El montaje industrial tiene una peculiaridad que lo complica todo: el trabajo no pasa en tu casa. Pasa en la planta del cliente, en una obra a doscientos kilómetros, con equipos desplazados durante días o semanas. Y cuanto más lejos está el trabajo de la oficina, más se difumina el control: los partes se pierden, las horas se apuntan "de memoria" al volver, y el coste real llega tarde y descuadrado. Para este sector, el reto no es fabricar: es saber qué está pasando lejos.
El problema de la distancia
Cuando el equipo está desplazado, la oficina pierde visibilidad. Las preguntas de siempre se vuelven difíciles de responder:
- ¿Cuántas horas lleva el equipo en esta planta esta semana?
- ¿Vamos según lo previsto o nos estamos pasando?
- ¿Qué material y qué medios se han consumido allí?
Si la respuesta llega cuando el equipo vuelve y entrega los papeles, llega tarde. Un montaje puede haberse ido de presupuesto entero antes de que nadie en la oficina se entere.
La solución empieza en el bolsillo del montador
La clave para el montaje industrial es que el dato nazca allí donde se trabaja, no en la oficina días después. Que cada montador fiche sus horas desde el móvil, en la propia planta, imputadas al proyecto y a su partida. Así el coste real del montaje está al día aunque el equipo esté a cientos de kilómetros, y la oficina ve lo que pasa sin esperar al regreso.
Incidencias a distancia: la foto lo cambia todo
En montaje, los imprevistos son el pan de cada día: algo que no encaja, una preinstalación del cliente que no está como debía, un daño de transporte. A distancia, contar eso por teléfono es un lío. Reportar la incidencia con foto desde la planta deja constancia inmediata, sirve para reclamar y evita el "yo te avisé" cuando el sobrecoste hay que repartirlo.

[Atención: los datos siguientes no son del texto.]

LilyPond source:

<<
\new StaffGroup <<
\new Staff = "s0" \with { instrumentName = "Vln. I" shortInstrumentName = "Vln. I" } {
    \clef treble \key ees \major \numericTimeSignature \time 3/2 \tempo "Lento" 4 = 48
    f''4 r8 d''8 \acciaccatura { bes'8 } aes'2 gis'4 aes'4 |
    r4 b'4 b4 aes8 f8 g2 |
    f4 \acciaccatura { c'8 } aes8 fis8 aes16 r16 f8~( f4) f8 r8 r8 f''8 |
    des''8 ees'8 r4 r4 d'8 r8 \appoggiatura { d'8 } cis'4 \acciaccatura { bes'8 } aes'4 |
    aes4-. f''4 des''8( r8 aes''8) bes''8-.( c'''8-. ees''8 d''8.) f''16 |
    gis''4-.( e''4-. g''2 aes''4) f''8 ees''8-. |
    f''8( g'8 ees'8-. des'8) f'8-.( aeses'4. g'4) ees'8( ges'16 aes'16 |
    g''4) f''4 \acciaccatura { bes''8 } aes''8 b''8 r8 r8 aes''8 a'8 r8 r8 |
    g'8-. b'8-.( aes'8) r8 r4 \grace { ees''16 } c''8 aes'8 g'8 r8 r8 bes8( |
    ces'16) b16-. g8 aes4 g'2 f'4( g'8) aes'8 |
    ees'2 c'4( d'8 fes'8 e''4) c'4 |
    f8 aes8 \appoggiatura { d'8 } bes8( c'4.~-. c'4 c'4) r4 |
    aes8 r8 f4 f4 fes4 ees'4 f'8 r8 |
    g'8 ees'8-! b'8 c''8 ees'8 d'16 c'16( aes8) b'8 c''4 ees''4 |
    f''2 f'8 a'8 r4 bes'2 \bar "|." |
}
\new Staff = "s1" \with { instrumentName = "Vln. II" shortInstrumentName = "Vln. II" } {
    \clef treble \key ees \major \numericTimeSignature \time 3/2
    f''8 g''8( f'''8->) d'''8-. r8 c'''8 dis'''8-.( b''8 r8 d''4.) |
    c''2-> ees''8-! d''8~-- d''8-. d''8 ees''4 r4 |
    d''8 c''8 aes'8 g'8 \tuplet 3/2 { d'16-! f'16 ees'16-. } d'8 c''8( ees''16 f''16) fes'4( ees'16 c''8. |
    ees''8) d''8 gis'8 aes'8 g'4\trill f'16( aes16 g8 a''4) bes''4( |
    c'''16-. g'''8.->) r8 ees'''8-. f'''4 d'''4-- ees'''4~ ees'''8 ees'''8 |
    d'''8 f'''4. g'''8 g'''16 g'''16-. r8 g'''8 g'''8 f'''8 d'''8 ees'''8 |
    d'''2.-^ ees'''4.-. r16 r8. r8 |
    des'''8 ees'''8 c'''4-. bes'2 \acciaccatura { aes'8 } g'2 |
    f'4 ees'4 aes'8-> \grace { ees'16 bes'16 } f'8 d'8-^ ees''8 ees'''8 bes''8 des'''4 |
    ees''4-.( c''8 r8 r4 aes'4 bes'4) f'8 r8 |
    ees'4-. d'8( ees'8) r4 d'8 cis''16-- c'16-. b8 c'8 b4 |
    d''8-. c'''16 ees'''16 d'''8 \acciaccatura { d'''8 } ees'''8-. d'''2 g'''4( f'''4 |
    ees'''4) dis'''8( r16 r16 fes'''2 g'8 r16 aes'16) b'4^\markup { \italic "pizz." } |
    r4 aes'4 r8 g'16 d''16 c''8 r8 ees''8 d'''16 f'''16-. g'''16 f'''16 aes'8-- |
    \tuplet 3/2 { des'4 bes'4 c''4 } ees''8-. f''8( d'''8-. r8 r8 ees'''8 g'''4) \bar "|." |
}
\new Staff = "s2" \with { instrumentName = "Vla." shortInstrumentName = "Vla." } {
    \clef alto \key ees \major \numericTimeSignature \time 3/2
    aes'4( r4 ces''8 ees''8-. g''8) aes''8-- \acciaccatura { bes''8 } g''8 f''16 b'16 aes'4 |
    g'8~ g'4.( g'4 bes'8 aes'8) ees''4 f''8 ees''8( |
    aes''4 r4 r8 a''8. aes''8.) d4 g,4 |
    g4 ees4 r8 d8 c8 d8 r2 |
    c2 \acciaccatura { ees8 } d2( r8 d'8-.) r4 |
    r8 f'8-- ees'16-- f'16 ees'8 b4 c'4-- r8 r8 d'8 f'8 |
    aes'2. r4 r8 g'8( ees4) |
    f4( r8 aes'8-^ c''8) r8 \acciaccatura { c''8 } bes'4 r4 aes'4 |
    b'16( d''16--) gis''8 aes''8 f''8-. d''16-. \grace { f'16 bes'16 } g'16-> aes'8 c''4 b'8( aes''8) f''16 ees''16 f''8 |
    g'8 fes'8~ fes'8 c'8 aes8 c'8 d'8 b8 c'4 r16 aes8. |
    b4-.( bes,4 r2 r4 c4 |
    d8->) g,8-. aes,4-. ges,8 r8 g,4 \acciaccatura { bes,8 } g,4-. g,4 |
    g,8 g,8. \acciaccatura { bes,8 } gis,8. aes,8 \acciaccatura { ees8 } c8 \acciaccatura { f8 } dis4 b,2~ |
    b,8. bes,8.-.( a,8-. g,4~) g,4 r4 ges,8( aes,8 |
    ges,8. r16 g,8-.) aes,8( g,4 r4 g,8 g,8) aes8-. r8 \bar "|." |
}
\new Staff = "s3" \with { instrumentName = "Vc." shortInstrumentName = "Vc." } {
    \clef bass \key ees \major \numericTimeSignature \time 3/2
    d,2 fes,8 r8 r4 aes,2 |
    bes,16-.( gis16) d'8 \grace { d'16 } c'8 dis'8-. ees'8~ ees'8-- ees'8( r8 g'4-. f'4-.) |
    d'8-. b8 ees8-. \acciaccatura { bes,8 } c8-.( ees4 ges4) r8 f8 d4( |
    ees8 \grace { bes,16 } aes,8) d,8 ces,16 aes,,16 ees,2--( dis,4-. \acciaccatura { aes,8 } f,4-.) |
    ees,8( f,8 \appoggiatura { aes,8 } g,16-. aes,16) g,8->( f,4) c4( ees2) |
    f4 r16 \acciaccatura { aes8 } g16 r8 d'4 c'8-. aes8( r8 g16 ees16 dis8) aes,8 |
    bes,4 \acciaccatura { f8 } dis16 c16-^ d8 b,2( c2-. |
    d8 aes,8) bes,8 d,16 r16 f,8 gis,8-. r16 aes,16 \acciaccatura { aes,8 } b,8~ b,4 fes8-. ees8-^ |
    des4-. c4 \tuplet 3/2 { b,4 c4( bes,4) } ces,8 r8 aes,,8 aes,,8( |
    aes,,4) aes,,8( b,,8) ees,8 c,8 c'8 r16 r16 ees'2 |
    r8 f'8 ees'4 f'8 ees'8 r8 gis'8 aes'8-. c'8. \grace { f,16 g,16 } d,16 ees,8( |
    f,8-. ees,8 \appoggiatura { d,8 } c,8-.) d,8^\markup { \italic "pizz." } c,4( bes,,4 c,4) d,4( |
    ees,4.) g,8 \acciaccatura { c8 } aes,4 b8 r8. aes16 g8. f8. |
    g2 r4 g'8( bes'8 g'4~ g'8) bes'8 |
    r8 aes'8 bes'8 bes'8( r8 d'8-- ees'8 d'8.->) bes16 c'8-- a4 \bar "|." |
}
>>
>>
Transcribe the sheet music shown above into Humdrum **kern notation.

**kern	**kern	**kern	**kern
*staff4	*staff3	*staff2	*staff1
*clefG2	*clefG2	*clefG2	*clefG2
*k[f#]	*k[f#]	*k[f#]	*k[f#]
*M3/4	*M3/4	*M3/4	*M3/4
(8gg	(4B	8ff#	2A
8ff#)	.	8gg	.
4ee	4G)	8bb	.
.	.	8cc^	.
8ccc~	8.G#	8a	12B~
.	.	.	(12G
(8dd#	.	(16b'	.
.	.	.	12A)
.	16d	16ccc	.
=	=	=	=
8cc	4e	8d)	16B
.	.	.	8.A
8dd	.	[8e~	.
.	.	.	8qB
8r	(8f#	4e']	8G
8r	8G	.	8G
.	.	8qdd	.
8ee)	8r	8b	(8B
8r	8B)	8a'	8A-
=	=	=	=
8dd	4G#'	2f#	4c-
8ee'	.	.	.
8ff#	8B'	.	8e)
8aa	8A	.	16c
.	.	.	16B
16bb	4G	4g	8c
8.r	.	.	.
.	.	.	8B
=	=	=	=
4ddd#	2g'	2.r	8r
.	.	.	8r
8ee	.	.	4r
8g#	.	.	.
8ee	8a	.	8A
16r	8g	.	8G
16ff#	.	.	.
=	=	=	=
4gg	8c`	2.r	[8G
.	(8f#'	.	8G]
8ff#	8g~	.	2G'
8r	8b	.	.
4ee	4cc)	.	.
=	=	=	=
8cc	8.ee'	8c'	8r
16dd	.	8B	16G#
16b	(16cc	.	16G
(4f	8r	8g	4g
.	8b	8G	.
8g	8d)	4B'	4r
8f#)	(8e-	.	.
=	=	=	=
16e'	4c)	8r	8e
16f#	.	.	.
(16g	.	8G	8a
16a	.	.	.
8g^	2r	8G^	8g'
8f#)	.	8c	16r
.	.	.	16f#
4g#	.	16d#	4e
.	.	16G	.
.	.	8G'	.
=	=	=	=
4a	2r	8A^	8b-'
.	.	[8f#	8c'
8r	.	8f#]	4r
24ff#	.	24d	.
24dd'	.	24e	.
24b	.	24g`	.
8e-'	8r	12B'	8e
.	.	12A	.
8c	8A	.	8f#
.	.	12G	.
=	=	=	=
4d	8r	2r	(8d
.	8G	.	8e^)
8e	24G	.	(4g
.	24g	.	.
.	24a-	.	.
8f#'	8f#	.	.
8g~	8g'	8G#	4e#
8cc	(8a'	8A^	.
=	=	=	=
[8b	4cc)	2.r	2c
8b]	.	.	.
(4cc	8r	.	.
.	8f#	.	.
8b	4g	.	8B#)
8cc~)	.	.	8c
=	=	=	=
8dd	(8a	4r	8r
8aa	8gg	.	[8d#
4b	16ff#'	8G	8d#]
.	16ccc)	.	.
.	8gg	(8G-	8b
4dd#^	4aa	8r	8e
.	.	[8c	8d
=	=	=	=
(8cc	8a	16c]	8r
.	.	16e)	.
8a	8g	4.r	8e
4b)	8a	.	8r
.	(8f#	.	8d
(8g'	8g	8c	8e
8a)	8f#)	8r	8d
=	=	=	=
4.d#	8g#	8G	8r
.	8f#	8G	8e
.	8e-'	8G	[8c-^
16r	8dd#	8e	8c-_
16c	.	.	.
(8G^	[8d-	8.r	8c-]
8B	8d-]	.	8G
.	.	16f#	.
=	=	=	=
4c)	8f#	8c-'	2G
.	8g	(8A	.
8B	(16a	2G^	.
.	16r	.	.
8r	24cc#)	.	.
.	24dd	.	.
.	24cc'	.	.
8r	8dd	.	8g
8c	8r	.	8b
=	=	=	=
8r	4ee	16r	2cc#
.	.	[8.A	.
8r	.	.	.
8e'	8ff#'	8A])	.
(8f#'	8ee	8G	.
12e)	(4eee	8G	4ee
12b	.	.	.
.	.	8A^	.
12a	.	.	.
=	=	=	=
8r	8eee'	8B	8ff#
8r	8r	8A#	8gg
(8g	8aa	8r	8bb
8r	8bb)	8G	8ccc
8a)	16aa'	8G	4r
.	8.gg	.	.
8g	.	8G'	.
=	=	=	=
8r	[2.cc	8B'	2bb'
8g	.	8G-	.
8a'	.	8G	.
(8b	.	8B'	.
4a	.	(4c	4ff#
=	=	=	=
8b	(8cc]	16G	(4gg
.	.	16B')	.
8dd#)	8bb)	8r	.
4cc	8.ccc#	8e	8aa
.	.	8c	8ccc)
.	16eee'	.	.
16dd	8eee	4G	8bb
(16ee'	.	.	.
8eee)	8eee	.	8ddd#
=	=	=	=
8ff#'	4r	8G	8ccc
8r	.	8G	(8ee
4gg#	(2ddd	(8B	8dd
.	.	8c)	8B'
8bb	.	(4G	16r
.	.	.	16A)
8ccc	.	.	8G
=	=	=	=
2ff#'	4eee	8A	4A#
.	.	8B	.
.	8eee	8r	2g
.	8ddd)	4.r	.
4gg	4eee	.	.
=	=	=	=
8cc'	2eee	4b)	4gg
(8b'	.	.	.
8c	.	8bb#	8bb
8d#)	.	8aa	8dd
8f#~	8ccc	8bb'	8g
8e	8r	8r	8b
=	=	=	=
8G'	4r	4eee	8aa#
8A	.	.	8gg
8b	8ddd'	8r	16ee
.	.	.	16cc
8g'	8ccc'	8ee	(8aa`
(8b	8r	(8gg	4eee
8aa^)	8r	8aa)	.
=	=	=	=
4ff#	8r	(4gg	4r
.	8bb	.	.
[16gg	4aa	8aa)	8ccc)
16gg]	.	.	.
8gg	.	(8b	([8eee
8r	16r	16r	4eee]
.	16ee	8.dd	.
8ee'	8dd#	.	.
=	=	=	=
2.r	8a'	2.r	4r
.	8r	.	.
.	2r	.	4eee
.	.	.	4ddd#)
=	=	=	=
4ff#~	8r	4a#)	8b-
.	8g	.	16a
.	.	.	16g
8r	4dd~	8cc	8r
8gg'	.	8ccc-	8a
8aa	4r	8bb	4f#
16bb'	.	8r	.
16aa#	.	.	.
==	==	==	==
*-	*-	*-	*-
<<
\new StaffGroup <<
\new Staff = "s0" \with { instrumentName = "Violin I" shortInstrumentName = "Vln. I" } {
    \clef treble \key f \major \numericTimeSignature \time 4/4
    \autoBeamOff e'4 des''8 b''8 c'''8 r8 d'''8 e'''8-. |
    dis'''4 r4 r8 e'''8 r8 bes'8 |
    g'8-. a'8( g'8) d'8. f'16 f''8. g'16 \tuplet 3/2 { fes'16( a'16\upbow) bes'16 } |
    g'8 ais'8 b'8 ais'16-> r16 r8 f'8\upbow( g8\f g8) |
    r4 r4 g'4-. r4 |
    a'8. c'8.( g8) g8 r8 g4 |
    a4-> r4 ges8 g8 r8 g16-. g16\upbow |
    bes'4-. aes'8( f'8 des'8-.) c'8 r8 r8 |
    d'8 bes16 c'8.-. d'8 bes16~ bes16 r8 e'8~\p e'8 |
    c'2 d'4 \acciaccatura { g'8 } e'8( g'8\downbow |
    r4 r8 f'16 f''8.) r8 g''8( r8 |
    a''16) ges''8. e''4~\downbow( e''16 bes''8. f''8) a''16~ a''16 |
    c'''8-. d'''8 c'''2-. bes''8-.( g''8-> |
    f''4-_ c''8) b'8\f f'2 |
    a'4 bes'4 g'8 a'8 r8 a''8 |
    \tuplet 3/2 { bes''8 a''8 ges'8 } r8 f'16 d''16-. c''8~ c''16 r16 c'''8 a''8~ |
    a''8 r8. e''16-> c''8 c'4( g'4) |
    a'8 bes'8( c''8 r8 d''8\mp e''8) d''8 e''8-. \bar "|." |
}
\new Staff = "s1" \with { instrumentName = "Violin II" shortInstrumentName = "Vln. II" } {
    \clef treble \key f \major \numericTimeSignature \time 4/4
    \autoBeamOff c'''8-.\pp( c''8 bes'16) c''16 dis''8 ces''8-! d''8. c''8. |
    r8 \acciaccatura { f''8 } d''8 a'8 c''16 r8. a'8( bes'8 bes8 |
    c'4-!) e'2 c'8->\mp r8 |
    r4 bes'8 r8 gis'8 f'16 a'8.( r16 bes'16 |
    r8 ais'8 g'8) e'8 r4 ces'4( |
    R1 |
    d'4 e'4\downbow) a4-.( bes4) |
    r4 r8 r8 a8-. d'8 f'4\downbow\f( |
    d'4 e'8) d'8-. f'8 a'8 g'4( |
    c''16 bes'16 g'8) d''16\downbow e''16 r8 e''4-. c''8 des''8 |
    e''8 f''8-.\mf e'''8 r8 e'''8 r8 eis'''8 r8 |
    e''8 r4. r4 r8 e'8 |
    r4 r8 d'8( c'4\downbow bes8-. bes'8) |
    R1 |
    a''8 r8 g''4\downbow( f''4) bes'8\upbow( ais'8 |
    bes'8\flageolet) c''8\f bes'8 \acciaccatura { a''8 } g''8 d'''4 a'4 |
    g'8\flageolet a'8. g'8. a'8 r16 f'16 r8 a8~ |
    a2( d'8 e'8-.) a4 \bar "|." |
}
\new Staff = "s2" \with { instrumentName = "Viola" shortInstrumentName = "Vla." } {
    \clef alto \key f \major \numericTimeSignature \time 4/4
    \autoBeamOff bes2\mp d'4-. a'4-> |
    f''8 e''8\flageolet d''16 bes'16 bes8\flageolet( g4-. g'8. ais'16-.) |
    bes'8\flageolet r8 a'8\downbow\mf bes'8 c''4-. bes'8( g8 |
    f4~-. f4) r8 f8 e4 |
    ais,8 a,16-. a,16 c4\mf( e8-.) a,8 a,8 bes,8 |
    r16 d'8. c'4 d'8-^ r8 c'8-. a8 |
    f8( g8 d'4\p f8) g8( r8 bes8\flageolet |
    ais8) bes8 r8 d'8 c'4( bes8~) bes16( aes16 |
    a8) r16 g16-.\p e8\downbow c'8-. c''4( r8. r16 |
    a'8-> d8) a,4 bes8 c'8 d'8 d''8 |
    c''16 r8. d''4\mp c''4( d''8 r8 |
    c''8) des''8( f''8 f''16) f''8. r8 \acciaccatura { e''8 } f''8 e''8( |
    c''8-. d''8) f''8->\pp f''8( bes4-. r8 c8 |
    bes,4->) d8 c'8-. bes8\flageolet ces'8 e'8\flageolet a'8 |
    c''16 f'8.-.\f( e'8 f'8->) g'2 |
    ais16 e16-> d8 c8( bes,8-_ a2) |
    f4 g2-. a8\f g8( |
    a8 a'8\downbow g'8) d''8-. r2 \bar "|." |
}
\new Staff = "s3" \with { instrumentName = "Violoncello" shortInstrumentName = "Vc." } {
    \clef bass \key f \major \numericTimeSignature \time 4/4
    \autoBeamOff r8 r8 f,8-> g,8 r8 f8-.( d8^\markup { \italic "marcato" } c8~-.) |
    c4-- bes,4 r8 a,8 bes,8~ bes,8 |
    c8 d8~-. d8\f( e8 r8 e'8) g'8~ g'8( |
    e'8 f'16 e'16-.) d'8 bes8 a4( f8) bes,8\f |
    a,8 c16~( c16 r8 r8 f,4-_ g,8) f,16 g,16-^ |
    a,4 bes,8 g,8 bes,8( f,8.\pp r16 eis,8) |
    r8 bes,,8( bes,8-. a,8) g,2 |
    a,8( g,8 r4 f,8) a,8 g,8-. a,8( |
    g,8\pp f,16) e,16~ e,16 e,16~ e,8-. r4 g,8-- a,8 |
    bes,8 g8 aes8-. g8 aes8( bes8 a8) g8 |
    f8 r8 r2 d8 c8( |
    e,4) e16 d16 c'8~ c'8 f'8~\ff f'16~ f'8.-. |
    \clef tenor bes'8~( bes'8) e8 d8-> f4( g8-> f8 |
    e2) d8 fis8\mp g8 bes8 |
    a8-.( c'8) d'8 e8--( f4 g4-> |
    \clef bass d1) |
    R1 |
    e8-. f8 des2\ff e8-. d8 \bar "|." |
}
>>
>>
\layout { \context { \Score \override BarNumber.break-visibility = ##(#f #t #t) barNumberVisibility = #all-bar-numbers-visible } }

El coste real, con la distancia incluida
El montaje desplazado arrastra costes que no siempre se contabilizan bien: desplazamientos, dietas, alojamiento, medios auxiliares en destino. Todo eso es coste del proyecto y debe imputarse a sus partidas, o el margen que calcules estará inflado. Un montaje "barato" en horas puede ser caro en logística, y solo lo ves si lo cuentas todo.
Ver la desviación sin estar allí
Con las horas y los costes llegando en tiempo real desde el campo, la oficina puede vigilar la desviación de cada montaje al día. Eso permite reaccionar a distancia: mandar refuerzo, renegociar un extra con el cliente, reorganizar el equipo, mientras el montaje sigue en marcha y aún se puede hacer algo.
En resumen
El montaje industrial se controla resolviendo el problema de la distancia: que el dato nazca en la planta del cliente, no en la oficina; que las horas, las incidencias y los costes lleguen en tiempo real; y que el coste incluya la logística del desplazamiento. Con eso, da igual dónde esté la obra: la ves como si la tuvieras en tu nave.